Give the data below again exactly as it stands. Omit the pictures.

■ ■ ■ ■ ■

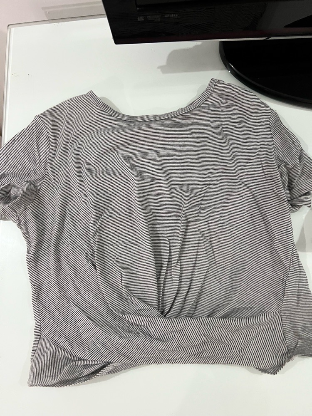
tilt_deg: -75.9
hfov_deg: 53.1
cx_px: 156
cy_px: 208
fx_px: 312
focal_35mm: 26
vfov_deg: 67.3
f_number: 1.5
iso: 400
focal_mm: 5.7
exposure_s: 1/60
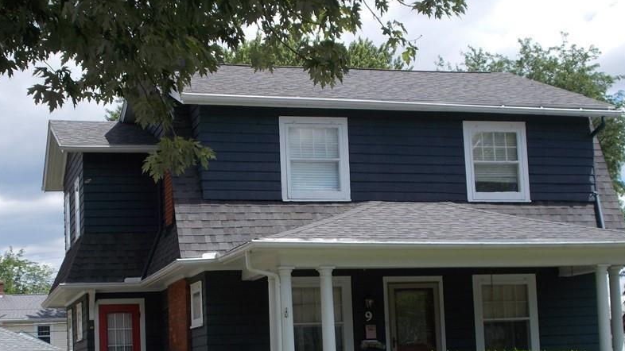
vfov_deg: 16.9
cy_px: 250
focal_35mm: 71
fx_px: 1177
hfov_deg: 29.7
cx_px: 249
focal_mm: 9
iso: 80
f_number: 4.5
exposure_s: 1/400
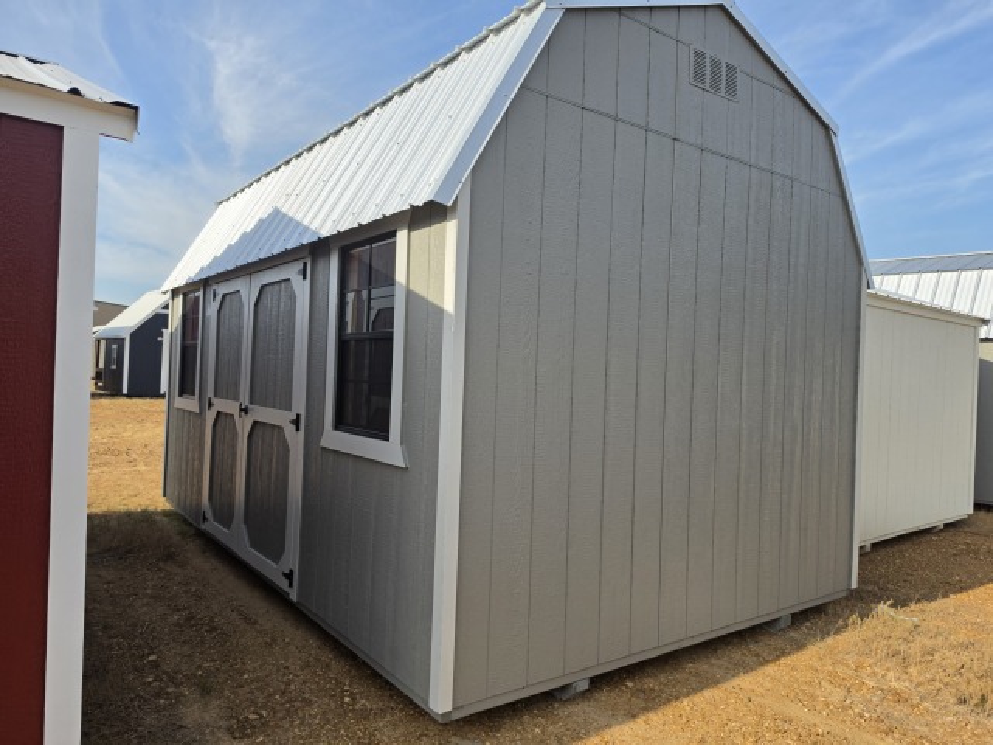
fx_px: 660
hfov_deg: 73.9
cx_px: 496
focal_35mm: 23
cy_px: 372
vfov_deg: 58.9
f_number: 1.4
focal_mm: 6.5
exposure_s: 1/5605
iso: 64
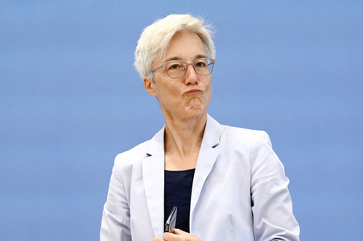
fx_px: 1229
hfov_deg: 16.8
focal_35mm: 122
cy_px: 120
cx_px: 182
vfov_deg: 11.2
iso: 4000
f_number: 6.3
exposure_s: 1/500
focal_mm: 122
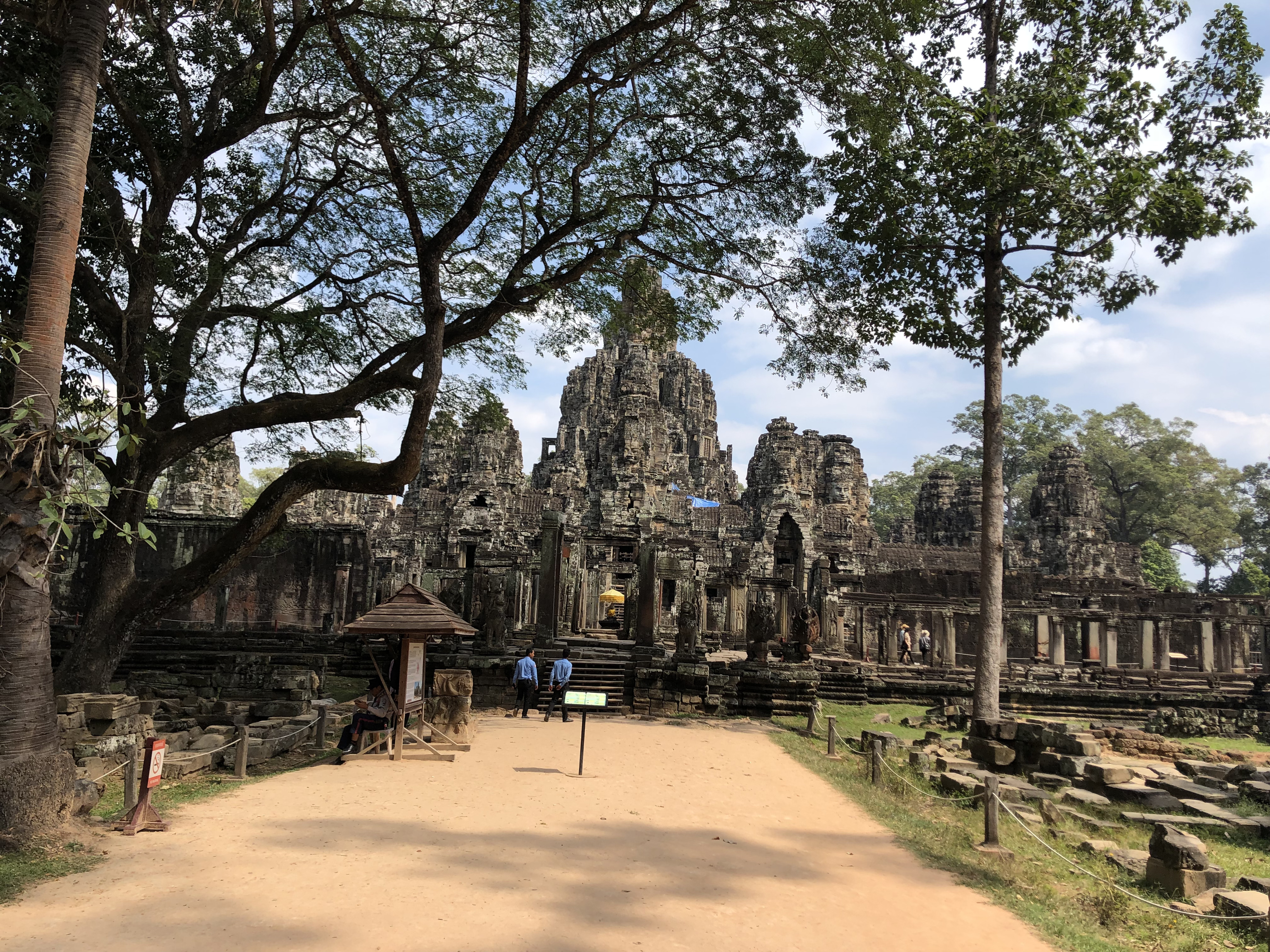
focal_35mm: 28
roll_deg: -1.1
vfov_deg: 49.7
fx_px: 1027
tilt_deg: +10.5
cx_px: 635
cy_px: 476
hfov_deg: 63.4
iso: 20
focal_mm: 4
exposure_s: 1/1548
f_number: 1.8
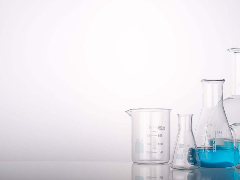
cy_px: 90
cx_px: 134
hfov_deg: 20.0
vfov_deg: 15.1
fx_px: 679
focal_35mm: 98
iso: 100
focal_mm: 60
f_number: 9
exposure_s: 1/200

■ ■ ■ ■ ■

• _Solution_
tilt_deg: -75.9
hfov_deg: 53.1
cx_px: 156
cy_px: 208
fx_px: 312
focal_35mm: 26
vfov_deg: 67.3
f_number: 1.5
iso: 400
focal_mm: 5.7
exposure_s: 1/60
vfov_deg: 16.9
cy_px: 250
focal_35mm: 71
fx_px: 1177
hfov_deg: 29.7
cx_px: 249
focal_mm: 9
iso: 80
f_number: 4.5
exposure_s: 1/400
fx_px: 660
hfov_deg: 73.9
cx_px: 496
focal_35mm: 23
cy_px: 372
vfov_deg: 58.9
f_number: 1.4
focal_mm: 6.5
exposure_s: 1/5605
iso: 64
fx_px: 1229
hfov_deg: 16.8
focal_35mm: 122
cy_px: 120
cx_px: 182
vfov_deg: 11.2
iso: 4000
f_number: 6.3
exposure_s: 1/500
focal_mm: 122
focal_35mm: 28
roll_deg: -1.1
vfov_deg: 49.7
fx_px: 1027
tilt_deg: +10.5
cx_px: 635
cy_px: 476
hfov_deg: 63.4
iso: 20
focal_mm: 4
exposure_s: 1/1548
f_number: 1.8
cy_px: 90
cx_px: 134
hfov_deg: 20.0
vfov_deg: 15.1
fx_px: 679
focal_35mm: 98
iso: 100
focal_mm: 60
f_number: 9
exposure_s: 1/200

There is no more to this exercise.